The blood was flowing fast and free now, and it wasn’t as bad as he had imagined. Maybe the last snap wouldn’t be so bad either. Don’t lie, the last snap would be bad, the last snap would be the worst pain he had ever experienced, but the last snap would be nothing compared to what happened if he stumbled.

The door to the roof groaned open, and he was off like a shot.

THE FRIDAY PEOPLE

SARAH LOTZ

It was Jimmy Lowenstein who first started calling our motley group of middle-aged men and women the ‘Friday People’. We’d gotten to know each other over the years, nodding in recognition as we met in the lobby or the lifts, trading ‘what can you do?’ eye-rolls and small talk. We weren’t close friends or anything like that. Like soldiers thrust together on the front lines, it was a camaraderie born out of shared misery: the fact that our respective relatives had guilt-tripped us into spending every Shabbat at the Benchley Heights apartment block. It became tradition to meet beforehand and huddle outside the building’s lobby, trading quips with the homeless who lived on the beach, bouncing cigarettes like teenagers and popping breath mints.

Like its residents – most of whom had lived in the building for decades – Benchley Heights resisted change. A curiously unappealing art deco building overlooking the Sea Point promenade in Cape Town, it lurked between a row of brand new chrome condominium developments like a fusty octogenarian surrounded by flashy teenagers. Most of the Friday People’s relatives – my mother, Jimmy’s uncle, Rachel White’s aunt, Tony Apteker’s parents and so on – lived on the top three floors, where the corridors always reeked of soup, slow-roasted chicken and stale cigarette smoke.

My mother had spent the last two decades obsessing about the minutiae of my personal life and phoning me several times a day: ‘I had to phone, Nathan, because I was hungry.
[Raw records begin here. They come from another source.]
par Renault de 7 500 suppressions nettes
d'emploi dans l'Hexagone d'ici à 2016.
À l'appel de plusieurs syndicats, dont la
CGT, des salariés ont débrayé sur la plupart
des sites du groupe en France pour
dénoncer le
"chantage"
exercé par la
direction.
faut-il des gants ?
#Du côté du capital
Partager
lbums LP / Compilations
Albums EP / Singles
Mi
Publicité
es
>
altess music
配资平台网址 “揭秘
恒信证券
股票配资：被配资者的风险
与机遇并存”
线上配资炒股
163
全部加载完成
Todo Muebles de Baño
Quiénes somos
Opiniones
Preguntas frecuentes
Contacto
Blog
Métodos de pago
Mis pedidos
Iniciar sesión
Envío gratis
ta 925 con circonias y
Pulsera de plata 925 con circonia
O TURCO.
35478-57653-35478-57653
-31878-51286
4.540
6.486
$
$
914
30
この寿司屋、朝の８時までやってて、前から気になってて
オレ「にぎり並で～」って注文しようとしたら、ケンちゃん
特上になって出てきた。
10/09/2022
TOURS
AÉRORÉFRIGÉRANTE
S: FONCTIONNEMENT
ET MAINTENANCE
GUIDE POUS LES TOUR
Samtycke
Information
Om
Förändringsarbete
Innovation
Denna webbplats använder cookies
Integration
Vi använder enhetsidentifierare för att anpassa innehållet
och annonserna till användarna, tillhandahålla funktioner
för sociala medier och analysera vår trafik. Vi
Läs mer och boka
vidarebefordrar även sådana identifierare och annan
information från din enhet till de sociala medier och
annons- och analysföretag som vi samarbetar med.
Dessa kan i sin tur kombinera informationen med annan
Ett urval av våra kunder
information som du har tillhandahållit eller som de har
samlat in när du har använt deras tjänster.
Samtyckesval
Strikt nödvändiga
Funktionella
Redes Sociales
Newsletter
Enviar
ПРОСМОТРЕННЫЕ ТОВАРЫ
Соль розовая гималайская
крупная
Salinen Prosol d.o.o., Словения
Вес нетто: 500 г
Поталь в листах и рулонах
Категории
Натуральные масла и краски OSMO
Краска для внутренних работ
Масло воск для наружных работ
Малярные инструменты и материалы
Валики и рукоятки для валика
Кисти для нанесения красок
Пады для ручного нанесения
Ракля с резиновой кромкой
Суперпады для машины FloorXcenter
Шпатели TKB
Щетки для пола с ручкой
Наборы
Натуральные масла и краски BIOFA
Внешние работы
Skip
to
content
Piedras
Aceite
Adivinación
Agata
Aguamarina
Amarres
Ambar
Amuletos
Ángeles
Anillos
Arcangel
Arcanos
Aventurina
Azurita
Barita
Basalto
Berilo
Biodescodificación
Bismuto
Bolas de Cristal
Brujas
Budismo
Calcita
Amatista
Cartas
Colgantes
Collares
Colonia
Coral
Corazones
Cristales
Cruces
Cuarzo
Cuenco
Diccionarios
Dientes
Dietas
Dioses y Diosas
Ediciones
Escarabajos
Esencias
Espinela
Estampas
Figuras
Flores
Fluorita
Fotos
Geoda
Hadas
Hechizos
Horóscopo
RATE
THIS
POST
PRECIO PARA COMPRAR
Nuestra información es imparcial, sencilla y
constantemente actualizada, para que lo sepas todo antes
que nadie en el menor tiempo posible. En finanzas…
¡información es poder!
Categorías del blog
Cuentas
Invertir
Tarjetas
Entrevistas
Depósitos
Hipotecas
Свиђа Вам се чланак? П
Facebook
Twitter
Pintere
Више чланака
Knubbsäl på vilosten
How could I eat? You might call and then I would have food in my mouth.’ She’d worked tirelessly to hone herself into a stereotype in every way except the pleasant ones. She wouldn’t spend days preparing some lavish Shabbat feast – she’d throw a cabbage in a pot on Friday morning like she was living in the ghetto she never knew. No, Friday nights were reserved for bringing me up to speed in excruciating detail on the comings and goings of her neighbours. I knew more about Sarah White’s bursitis and Zachary Lowenstein’s insomnia than was probably healthy.

One Friday night, I’d barely walked through the door when she grabbed my sleeve and pulled me into the lounge. ‘Nathan, now sit, because you won’t want to hear this news while standing. You know Estelle Apteker in number seventeen? Well, she was feeling sick last week and her daughter-in-law took her to the GP. Indigestion, she thought. But you’ll never guess what – it’s cancer of the liver. They think it might have spread. It won’t be long.’ She loved the drama of it. They all did. It had been years since there had been a death in the building.